# Exercise brief
The expected output is each line below containing "elbow", copied in full.

Stored entries:
====
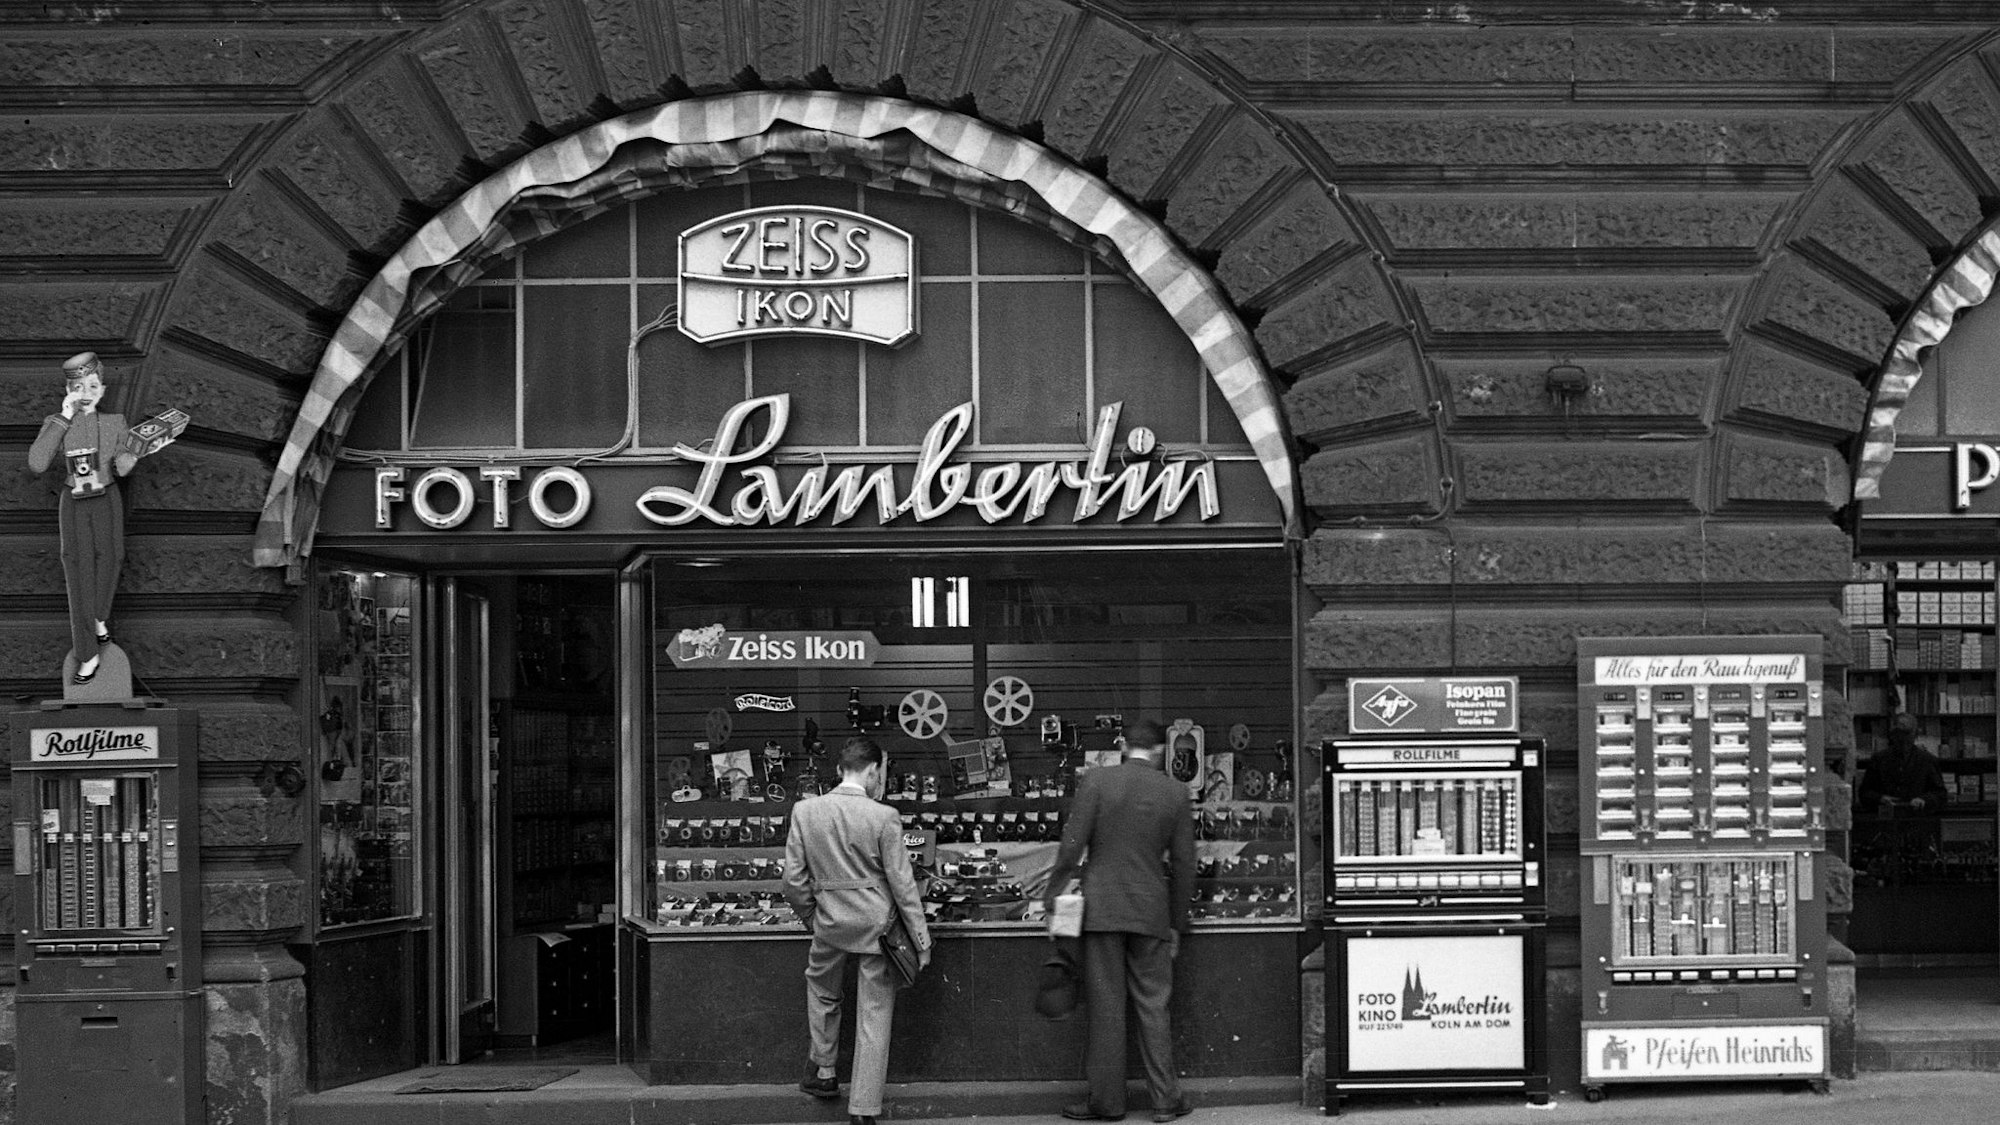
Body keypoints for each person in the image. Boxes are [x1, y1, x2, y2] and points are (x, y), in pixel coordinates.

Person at [1044, 717, 1197, 1123]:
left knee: (1106, 1008)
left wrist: (1053, 900)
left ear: (1123, 746)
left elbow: (1070, 848)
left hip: (1102, 910)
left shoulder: (1097, 782)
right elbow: (1184, 865)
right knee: (1153, 1006)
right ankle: (1166, 1101)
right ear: (1161, 750)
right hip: (1151, 912)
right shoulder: (1176, 792)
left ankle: (1107, 1104)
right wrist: (1176, 922)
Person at [783, 737, 932, 1125]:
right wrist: (920, 938)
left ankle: (824, 1070)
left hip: (829, 922)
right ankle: (864, 1109)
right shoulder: (884, 816)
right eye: (880, 773)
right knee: (874, 1012)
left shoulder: (804, 811)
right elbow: (903, 884)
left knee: (821, 987)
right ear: (871, 771)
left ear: (838, 770)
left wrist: (812, 919)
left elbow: (793, 882)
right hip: (877, 927)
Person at [26, 352, 136, 686]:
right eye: (78, 385)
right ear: (68, 388)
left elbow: (121, 466)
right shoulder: (57, 422)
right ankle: (87, 655)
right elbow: (37, 463)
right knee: (77, 572)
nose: (86, 391)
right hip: (73, 501)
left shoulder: (115, 422)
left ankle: (100, 617)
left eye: (92, 385)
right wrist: (63, 416)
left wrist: (132, 456)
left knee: (112, 557)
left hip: (106, 497)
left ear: (102, 388)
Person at [1859, 713, 1949, 815]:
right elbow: (1864, 793)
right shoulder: (1879, 759)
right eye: (1899, 734)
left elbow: (1941, 795)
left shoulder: (1927, 760)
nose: (1903, 740)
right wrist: (1881, 799)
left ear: (1915, 736)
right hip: (1887, 817)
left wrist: (1923, 800)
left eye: (1907, 734)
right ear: (1892, 735)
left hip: (1917, 819)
====
# Task result
left elbow: (1070, 848)
right elbow: (1184, 865)
right elbow: (903, 884)
left elbow: (793, 882)
left elbow: (121, 466)
right elbow: (37, 463)
right elbow: (1864, 793)
left elbow: (1941, 795)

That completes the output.